Mainstreaming in the Public School System.
Today's schools use two different techniques in helping children that are mental handicapped or have a learning disability. Schools across the world either have a special education class, where the schools take the mental handicapped or learning disability or place them in a class by themselves. This is where an exceptional child learns about every subject being taught to them with other exceptional children. This technique is alright, but it isolates the exceptional children from the other children. Which gives that child a sense of being outcast and inferior. The other technique is called mainstreaming. Where the school takes the exceptional child and places he or she in a regular class for the majority of the day. This technique not only gives the child a sense of belonging it also gives the child a sense of hope in beating his or hers learning disability. This paper will explain what a learning disability, what mainstreaming is, why it is important for young children and finally tell a story about my own personal experience with mainstreaming.
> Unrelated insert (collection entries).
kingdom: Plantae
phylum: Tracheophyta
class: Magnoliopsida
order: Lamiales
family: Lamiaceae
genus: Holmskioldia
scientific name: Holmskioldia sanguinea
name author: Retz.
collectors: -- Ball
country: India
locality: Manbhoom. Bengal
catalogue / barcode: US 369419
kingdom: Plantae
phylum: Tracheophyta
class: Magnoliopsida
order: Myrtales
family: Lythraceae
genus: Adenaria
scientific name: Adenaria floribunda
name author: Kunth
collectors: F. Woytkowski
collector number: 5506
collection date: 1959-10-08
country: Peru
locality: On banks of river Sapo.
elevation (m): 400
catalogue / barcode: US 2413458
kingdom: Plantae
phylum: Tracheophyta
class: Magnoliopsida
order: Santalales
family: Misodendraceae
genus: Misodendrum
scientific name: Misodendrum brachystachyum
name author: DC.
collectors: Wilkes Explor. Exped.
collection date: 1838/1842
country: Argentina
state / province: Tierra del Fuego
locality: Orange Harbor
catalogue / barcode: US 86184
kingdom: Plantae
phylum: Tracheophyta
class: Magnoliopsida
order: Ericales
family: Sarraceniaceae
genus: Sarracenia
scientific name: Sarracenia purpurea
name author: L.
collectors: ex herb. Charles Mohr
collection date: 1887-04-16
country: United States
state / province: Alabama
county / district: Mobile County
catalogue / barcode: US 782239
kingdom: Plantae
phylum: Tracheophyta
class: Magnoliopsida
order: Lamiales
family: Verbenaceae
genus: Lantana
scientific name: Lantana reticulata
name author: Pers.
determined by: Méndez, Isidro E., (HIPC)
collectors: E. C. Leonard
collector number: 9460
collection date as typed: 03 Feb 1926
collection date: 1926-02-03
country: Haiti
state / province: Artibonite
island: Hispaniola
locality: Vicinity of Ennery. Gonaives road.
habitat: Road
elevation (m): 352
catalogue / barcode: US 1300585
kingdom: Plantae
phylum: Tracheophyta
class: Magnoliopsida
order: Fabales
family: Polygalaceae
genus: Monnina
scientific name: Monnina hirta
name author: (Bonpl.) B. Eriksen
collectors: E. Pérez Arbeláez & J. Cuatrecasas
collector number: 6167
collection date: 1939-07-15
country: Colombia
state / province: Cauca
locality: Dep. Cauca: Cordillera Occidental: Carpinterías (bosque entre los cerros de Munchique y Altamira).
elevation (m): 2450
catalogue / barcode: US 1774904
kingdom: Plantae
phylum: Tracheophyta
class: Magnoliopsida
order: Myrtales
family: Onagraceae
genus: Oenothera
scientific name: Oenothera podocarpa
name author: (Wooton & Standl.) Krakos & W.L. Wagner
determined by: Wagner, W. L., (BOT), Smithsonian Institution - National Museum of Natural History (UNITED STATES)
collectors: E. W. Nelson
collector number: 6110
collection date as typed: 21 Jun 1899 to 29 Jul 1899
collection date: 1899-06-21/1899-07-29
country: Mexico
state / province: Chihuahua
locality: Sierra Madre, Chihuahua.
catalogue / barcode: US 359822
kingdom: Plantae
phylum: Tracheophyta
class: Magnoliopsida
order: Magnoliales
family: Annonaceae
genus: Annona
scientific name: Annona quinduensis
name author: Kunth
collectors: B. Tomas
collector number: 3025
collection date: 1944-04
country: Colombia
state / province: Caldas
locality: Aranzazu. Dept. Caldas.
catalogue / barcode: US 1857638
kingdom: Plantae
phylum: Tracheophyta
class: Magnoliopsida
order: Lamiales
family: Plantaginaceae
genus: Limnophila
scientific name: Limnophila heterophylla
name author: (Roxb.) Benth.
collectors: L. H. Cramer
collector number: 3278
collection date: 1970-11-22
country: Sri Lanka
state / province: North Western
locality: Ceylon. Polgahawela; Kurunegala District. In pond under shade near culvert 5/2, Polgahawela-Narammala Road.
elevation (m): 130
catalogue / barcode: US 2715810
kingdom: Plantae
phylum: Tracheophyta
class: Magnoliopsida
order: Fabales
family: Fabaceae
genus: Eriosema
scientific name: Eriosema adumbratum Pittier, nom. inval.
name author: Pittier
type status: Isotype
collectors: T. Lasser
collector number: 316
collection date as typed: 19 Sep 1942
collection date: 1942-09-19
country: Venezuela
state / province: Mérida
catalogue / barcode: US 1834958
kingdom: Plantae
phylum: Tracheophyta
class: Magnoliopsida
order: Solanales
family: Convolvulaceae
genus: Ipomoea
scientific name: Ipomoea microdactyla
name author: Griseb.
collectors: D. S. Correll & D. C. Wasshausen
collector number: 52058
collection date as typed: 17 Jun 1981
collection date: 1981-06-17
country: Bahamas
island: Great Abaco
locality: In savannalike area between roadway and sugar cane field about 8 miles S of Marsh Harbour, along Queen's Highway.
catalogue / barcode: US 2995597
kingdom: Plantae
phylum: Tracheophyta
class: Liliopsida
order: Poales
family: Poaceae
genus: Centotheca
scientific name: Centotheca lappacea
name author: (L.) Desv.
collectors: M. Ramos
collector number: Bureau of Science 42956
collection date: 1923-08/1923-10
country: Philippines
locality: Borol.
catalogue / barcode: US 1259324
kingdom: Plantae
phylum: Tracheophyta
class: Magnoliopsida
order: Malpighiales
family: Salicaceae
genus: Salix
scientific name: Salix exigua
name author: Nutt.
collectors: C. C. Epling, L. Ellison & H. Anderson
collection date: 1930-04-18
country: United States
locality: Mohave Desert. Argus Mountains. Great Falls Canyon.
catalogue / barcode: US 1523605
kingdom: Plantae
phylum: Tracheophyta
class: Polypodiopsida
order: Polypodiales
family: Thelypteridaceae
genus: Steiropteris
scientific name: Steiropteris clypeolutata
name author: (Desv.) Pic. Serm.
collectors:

The biggest misconception about a learning disability child is that the child is mental retard or has suffered some form of brain damage. This is not true in most cases. Learning disability means a disorder in one or more of the basic psychological processes involved in understanding or in using language spoken or written, which may manifest itself in an imperfect ability to listen, think, speak, read, write, spell, or to do mathematics calculations. The term includes such conditions as perceptional handicaps, brain injury, minimal brain dysfunction, dyslexia, and developmental asplasia. The term does not include children who have learning problems, which are primarily the result of visual, .
hearing, or motor handicaps, of mental retardation, of emotional disturbance, or of environmental, cultural, or economic disadvantage (Federal Register, 1977).